Our Finest Hour (The Time #1)(12)
I take a deep breath. “Mommy needs you to roll onto your back, OK? I need to compare your arms to one another. Can you do that for me?”
She releases a fresh round of tears as she nods. With my hands on her back and bottom, I gently position her onto her back. She screams and grabs her left arm with her right hand. Adult hands crowd my vision, my dad's and the coach’s, each automatically reaching out to help. I push their hands aside, my eyes finding the spot Claire has grabbed. Her elbow.
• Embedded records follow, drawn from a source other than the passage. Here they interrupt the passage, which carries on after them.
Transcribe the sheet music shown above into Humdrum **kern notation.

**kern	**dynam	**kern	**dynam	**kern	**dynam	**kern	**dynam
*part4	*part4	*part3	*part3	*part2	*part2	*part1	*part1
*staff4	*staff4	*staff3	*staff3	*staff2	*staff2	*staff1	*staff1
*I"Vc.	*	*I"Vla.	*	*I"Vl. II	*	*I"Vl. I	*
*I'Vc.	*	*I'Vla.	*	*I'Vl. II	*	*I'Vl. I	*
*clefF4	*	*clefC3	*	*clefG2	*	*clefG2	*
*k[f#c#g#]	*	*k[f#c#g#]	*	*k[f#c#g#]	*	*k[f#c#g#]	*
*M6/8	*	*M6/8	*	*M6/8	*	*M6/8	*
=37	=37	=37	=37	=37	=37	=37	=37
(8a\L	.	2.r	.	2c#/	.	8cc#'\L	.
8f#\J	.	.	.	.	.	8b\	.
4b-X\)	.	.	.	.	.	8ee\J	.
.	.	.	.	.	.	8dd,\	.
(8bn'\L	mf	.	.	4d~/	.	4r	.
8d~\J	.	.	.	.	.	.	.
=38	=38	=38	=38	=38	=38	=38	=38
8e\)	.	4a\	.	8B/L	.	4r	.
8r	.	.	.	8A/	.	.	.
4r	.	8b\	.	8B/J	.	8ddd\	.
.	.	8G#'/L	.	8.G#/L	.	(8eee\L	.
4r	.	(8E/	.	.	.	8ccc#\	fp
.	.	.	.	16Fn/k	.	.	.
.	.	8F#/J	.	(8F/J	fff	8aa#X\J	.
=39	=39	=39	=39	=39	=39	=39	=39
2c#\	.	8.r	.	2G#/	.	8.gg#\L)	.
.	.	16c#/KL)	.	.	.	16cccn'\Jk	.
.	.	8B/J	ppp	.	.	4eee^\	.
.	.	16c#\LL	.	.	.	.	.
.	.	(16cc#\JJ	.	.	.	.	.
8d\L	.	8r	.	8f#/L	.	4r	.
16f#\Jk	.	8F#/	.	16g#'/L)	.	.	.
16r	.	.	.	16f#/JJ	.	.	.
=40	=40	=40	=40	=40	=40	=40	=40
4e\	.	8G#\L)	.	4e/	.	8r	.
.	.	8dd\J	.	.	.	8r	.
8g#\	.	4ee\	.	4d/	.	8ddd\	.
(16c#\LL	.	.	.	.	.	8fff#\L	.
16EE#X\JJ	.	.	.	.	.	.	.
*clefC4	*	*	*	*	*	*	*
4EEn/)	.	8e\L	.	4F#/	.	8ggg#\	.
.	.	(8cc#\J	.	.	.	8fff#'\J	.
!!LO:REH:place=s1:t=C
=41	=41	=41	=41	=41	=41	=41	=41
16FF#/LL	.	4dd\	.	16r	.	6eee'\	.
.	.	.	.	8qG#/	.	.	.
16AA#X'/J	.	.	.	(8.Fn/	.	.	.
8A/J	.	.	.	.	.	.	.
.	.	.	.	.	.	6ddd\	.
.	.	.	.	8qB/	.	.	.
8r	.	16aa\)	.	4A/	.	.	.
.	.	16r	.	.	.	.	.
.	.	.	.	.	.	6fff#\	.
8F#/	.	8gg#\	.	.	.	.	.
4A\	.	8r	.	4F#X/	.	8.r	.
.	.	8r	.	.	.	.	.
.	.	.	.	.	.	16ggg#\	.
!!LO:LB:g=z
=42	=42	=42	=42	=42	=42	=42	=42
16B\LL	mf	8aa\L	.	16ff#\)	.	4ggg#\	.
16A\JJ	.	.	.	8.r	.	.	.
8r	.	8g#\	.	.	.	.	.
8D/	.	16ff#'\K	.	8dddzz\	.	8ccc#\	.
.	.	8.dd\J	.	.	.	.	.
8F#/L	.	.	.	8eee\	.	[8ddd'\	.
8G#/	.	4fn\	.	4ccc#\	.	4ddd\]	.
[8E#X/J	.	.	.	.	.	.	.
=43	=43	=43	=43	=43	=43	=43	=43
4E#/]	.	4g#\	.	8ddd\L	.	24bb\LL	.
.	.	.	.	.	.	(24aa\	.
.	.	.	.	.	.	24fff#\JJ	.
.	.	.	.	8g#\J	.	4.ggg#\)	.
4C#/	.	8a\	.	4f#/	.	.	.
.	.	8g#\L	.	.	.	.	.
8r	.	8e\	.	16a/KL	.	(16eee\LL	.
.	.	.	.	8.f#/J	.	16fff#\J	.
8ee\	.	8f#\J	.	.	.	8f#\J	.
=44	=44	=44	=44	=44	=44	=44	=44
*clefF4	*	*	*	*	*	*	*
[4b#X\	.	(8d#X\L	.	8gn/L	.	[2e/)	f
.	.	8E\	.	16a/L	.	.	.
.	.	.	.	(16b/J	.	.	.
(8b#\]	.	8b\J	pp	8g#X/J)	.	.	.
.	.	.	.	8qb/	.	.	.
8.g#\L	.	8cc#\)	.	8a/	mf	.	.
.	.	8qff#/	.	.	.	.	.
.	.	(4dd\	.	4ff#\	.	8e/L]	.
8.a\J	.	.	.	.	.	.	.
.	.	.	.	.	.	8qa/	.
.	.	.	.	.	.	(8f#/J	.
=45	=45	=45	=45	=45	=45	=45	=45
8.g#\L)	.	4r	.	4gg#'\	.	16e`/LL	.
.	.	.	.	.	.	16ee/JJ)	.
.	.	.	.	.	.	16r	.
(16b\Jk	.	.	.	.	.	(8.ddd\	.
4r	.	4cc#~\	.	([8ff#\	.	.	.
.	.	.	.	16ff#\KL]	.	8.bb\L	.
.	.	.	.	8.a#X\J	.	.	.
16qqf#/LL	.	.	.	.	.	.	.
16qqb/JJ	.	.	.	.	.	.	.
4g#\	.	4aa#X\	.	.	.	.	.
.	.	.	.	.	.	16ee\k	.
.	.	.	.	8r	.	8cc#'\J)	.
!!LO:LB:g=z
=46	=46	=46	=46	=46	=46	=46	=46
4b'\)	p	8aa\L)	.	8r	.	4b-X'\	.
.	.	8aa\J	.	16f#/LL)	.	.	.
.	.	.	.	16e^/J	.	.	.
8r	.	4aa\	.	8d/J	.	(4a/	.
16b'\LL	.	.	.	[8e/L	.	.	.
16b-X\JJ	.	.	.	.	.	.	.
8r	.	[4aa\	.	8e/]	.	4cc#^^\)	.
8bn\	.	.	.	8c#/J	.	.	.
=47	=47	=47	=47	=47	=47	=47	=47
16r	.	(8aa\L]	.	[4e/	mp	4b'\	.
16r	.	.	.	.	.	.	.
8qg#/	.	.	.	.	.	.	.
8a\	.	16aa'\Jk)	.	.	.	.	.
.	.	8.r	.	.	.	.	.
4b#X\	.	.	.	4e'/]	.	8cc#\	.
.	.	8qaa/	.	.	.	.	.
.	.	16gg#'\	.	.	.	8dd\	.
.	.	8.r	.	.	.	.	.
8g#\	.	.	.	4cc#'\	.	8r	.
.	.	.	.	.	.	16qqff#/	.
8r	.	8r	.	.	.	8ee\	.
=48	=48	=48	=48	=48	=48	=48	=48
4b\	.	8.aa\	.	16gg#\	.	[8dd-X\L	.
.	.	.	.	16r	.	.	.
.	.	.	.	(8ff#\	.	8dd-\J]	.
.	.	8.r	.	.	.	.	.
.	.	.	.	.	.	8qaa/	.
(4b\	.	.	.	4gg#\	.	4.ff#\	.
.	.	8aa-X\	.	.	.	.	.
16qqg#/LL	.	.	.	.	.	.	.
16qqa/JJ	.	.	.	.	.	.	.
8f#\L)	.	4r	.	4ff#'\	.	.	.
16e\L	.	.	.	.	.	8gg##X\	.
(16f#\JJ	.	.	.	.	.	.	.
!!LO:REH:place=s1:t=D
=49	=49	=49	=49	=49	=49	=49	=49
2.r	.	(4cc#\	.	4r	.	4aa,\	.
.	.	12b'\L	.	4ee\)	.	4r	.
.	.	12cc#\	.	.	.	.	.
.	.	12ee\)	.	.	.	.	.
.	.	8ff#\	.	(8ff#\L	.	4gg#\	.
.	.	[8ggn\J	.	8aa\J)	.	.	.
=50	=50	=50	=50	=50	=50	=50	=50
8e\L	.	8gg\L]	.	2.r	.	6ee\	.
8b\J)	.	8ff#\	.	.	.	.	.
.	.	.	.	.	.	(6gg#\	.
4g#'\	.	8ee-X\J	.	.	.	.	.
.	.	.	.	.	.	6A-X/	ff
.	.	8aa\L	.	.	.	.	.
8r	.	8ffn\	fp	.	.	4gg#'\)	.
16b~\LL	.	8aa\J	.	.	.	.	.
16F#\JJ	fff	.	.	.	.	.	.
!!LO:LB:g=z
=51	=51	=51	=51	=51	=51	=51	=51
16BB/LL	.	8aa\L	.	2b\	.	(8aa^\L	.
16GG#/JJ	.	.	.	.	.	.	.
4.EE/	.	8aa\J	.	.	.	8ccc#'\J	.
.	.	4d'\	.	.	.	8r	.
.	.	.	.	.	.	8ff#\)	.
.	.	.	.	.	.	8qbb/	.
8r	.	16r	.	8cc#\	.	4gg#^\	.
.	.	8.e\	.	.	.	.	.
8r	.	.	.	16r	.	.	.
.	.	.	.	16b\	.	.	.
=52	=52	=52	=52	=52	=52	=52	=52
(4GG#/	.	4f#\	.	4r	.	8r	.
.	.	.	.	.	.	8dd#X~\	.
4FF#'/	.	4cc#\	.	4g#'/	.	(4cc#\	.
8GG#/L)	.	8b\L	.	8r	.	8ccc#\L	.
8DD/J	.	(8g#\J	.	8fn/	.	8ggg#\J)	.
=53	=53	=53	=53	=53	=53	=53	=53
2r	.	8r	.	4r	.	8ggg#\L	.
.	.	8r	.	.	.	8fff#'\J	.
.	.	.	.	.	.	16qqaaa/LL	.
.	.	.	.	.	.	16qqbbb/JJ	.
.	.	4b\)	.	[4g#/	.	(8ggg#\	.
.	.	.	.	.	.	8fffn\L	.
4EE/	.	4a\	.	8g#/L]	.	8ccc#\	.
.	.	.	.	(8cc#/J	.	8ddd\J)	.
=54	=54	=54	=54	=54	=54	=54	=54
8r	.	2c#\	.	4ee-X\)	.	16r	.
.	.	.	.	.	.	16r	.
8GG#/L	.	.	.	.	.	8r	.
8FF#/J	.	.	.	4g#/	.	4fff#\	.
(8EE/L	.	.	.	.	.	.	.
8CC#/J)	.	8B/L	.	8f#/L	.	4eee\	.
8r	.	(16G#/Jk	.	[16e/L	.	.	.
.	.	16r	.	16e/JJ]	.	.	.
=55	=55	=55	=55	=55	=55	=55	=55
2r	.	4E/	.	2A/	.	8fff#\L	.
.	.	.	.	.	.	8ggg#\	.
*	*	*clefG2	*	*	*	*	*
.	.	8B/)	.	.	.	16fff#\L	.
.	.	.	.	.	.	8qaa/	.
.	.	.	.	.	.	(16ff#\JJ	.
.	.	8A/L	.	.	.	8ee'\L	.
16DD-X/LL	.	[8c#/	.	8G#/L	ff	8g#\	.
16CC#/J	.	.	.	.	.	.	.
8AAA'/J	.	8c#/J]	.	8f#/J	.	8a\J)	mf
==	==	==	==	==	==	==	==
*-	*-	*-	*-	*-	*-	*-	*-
I don’t have to look at her right elbow to know that her left elbow is already bigger than it should be. I meet my dad’s eyes.
“The hospital's just a few blocks away. I’ll go get the car.” He jogs away.
I look back to Claire. She’s quiet now, her cries soft, but that’s going to end as soon as I pick her up. My insides twist, seeing my daughter in such pain and knowing that in order to get her help, I’m going to have to make it worse.
“I’m going to pick you up and take you to the hospital. Mommy loves you so much, and I’m going to make everything better.”
Claire’s gaze is frightened, but wide and trusting.
I’m gentle when I touch her. Gentle when I place one arm under her knees and another under her back. She whimpers the second I shift her. Using her right hand she keeps her left arm locked in place by her side and cries quietly.
With Claire secured to my front, I move through the crowd of concerned parents and children, delivering half-hearted promises to email them when we know the extent of the injury. I nod to the coach as we pass. He gives me a tight smile.
“Good luck,” he calls out. He jogs back to the center of the field, waving at the other little girls on the team to follow him.
Claire wails with every other step I take. “It hurts,” she says through her tears. Somewhere in the back of my mind I appreciate the childlike ability to communicate pain. There is no holding back, no biting of the tongue.
“I know, baby, I know. I’m so sorry. I wish I had a magic wand so I could take away your pain. You’re going to see a doctor, and he’ll make you all better.”
My dad waits on the curb, as close as he can be without driving onto the field. He jumps from the driver’s seat and pulls open the back door. I slide in and keep Claire on my lap. She’s keening, her grip still on her left arm. My dad’s gaze flashes to her car seat, pausing there for a moment, then comes to rest on me.
I thought about it too, but there’s no way to get her in there and buckled. I can’t risk moving her elbow any more than I already have. “Just drive carefully.” I close my eyes and rest my head against the headrest. “It’s only half a mile.” It makes me feel better to say this out loud. Nearly seventy percent of car accidents occur within ten miles of a person’s home. Going in the direction of the hospital puts us roughly thirteen miles away from our house. Statistically, this is an acceptable risk.
Apparently my dad trusts me, because he runs back to the driver’s seat and throws the car in drive.
Everything is going to be OK. It’s probably a break. It’s not as if something truly horrific happened. She’s safe, she’s not going anywhere.
When I open my eyes, Claire’s eyes are on my face. Her lower lip quivers. I’m pushing all my love and good thoughts onto her, into those dark eyes that take me back to one hour nearly five years ago. Who knew sixty minutes of time spent with Isaac would produce the one thing I’d been missing my whole life?
Claire is my salvation. My saving grace. She came along and unknowingly gave me all the love I’d missed from my own mother. She gave me the opportunity to be in a mother/daughter relationship, even if I only know what it’s like to be the mother.
My dad sends frequent, worried glances back at us in the rearview mirror. If we were driving any farther, I’d tell him to pay closer attention, but we’re nearly there now.
I’m so lucky to have him. He’s an incredible grandpa and an even better dad.
What would Isaac have done differently on that soccer field? I turn away from the thought. Claire has me, and I did my best.
The hour-long wait in the emergency room feels like three. Claire stays on my lap and doesn’t move. I haven’t moved either, not since I adjusted myself without thinking and she cried. Since then both my feet have fallen asleep. Now they’re numb.
I’ve never been to the emergency room. I’ve never broken or sprained anything. A cavity has never burrowed into one of my teeth, and not because Dad was vigilant about my oral care. Like most things, he assumed I had that covered.
So maybe my lack of experience waiting is why I’m fuming now. When we’re finally taken back, we wait longer. The nurse comes back, I explain what happened, she takes Claire’s vitals without jostling her, then she leaves. We wait again. It feels interminable.
“How much longer before she gets some kind of pain medicine?” My question sails into the space and rustles the curtains hanging all around us. Distress, irritation, indignation, they all saturate my voice.
Dad has no answer.
With my free hand, I rub my eyes. Claire is cradled in my other arm, her lower half lying across my own. She’s quiet but alert. It’s only eleven in the morning. This day has already been forever. It might as well be eleven at night.
“I’m pissed too.” My dad sends me an ironic smile over Claire’s prone form. “Think we’re alike?”